Pressure, Speed & Discounts in the Pre-Sale Process. If a franchisor is applying pressure or trying to hasten the pre-sale process, think about that. Finding a franchisee to represent your brand shouldn’t be about finding just any one – it should be the right fit, and a franchisor that is rushing the process along seems more desperate than strategic. While it may be hard to ignore the pressure, taking your time during due diligence will only help you in the end or maybe turn you off the franchise altogether. The same sentiment goes for discounts. Everyone loves a deal and while it may feel like this is a great offer, the franchisor should not be trying to entice everyone into buying in – they should be looking for the right fit.
Lack of Support. When you’re talking to the current franchisees, find out about the support system offered by the franchisor. A support system offered by a corporate office as well as a franchisee network is one of the top reasons people choose to open a franchise; without this, you’re basically just starting a business like anyone else. As mentioned before, don’t just talk to the top franchisees that you are referred to by the franchisor; seek out mid-range franchisees and find out about the support they have gotten from the franchisor, especially during troubled times. Our economy is always changing and signing on with a franchisor who will be there through thick and thin is crucial when choosing a franchise.
Financial Instability. All businesses go through up’s and down’s and analyzing a potential franchise’s financial records is a necessary part of your due diligence. The Franchise Disclosure Document should provide you with net profits, geographic relevance, franchisee backgrounds, average incomes, gross sales, financial statements, royalty information and bankruptcy history. Using this information, you should be able to determine how the franchise is doing financially and what the future looks like. Past behavior is an excellent predicator of future behavior and if you reveal anything sketchy during your research, do not put yourself at risk by signing on with this franchisor.
Longevity but few franchises. If the franchise itself has been around for a while but they have fewer franchises than expected, this is something to take note of. Not having many franchises in the face of a seemingly perfect offering means there is something else at play that is causing franchisees to bail. Oftentimes, the franchisor will place a gag order on past franchisees to ensure they are not able to tarnish their name or warn potential franchisees. A quick internet search may reveal a few things about past franchisees and give you some insight as to how things are handled when a franchisee becomes unhappy. Depending on the nature of the business, this could vary but not having many franchises in combination with any of these other red flags is definitely something to be wary of.

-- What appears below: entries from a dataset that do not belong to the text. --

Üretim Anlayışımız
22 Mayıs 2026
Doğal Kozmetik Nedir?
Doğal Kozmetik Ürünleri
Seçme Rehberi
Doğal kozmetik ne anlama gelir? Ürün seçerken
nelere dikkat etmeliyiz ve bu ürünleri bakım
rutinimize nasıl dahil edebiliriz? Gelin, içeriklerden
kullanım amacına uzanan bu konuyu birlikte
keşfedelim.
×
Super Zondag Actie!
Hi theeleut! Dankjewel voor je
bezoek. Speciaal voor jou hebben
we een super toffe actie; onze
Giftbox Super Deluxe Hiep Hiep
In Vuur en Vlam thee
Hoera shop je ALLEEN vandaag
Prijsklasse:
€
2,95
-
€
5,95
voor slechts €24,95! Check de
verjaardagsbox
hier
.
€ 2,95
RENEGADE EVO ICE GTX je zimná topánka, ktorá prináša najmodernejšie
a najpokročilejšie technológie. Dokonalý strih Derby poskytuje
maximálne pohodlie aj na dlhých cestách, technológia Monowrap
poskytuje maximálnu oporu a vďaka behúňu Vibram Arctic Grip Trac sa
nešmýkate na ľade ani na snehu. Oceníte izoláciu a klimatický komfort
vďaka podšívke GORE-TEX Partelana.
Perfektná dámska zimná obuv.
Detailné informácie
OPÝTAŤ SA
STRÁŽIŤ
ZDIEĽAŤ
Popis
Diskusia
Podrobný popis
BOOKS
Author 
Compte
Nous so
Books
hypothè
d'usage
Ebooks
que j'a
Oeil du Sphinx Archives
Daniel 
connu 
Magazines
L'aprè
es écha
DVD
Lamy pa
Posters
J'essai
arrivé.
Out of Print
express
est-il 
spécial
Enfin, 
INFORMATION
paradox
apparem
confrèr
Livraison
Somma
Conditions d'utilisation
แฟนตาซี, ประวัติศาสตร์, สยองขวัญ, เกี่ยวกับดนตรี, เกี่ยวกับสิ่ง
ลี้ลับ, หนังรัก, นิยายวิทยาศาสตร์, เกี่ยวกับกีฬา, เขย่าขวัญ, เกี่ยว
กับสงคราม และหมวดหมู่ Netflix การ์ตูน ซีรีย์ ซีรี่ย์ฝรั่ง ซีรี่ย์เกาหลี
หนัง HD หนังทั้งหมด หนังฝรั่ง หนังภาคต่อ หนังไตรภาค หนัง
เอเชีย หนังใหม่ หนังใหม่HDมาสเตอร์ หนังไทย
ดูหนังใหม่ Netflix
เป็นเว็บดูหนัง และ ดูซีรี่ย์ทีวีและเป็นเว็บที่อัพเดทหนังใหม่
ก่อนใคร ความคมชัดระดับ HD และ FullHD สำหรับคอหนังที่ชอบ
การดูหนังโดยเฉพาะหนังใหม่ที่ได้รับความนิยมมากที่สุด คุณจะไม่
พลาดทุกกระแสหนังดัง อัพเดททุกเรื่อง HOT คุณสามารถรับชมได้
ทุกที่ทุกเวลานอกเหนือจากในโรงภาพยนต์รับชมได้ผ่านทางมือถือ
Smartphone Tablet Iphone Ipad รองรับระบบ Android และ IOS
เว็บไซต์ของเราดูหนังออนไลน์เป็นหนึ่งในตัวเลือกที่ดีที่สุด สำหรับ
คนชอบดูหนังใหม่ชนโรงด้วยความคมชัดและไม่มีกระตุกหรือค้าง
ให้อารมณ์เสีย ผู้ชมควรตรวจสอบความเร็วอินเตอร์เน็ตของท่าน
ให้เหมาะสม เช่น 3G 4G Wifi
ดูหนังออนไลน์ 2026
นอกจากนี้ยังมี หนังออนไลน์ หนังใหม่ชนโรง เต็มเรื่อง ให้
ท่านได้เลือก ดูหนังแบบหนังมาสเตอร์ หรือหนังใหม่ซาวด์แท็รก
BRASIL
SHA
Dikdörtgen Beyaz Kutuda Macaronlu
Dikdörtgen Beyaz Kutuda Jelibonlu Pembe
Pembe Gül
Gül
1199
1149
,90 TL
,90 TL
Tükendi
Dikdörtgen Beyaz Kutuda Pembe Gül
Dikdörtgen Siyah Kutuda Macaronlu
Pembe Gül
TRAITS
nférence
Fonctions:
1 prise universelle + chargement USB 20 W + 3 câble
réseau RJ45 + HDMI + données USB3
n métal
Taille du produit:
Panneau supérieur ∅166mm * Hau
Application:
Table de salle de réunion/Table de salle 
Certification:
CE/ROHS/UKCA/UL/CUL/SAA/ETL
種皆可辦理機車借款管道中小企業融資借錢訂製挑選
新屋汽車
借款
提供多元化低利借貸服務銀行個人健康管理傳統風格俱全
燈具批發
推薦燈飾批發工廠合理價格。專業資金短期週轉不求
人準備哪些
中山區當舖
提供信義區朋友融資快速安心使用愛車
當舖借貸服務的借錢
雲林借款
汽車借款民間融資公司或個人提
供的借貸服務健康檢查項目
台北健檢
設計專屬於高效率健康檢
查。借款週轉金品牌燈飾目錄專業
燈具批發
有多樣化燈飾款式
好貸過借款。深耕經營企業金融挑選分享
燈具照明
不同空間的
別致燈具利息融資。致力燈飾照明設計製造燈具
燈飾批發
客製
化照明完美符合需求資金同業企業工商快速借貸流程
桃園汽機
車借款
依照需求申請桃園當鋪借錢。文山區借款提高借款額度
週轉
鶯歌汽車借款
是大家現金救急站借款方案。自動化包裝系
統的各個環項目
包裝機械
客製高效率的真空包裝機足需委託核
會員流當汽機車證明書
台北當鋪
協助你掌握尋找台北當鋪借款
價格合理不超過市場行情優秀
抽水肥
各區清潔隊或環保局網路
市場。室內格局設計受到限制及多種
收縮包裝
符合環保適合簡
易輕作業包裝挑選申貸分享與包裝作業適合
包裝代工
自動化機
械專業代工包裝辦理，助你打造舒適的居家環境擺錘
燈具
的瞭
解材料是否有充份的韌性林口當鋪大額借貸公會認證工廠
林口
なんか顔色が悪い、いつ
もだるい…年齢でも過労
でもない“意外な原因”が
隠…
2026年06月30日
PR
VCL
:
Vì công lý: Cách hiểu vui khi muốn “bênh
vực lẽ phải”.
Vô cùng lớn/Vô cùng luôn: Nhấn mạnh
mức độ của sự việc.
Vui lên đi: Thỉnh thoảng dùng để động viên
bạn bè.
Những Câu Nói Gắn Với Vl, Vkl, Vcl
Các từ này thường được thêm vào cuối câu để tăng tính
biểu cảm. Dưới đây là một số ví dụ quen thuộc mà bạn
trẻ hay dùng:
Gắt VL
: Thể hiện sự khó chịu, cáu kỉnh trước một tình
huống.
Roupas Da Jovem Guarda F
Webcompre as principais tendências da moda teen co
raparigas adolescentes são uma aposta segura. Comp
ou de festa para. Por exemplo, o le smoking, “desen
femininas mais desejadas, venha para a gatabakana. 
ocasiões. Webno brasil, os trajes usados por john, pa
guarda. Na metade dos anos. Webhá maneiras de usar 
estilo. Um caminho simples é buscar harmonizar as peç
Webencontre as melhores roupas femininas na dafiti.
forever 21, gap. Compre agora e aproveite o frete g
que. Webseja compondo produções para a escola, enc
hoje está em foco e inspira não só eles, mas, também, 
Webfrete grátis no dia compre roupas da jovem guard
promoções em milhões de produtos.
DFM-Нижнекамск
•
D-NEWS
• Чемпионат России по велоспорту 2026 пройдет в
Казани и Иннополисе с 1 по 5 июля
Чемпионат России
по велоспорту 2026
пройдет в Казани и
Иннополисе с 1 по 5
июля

Many successful entrepreneurs begin their careers by buying into a franchise. A proven business model, network of franchisees, and a time-tested product can majorly assist in the road to owning a business. But no matter how great a franchise appears to be, arm yourself with as much information as possible so that you can make an educated decision. Like any major milestone, purchasing a franchise is life changing and before locking yourself in, do your homework to make sure the franchisor is supportive, stable and successful. Many of our intermediaries (myself included) have owned franchises and we have also helped dozens of small business owners buy and sell franchises of their very own. You can also find out what franchised businesses we currently have up for sale. We applaud you for taking the first steps to making your dream of owning a business a reality and hope that this article can help you find the right franchising fit for you.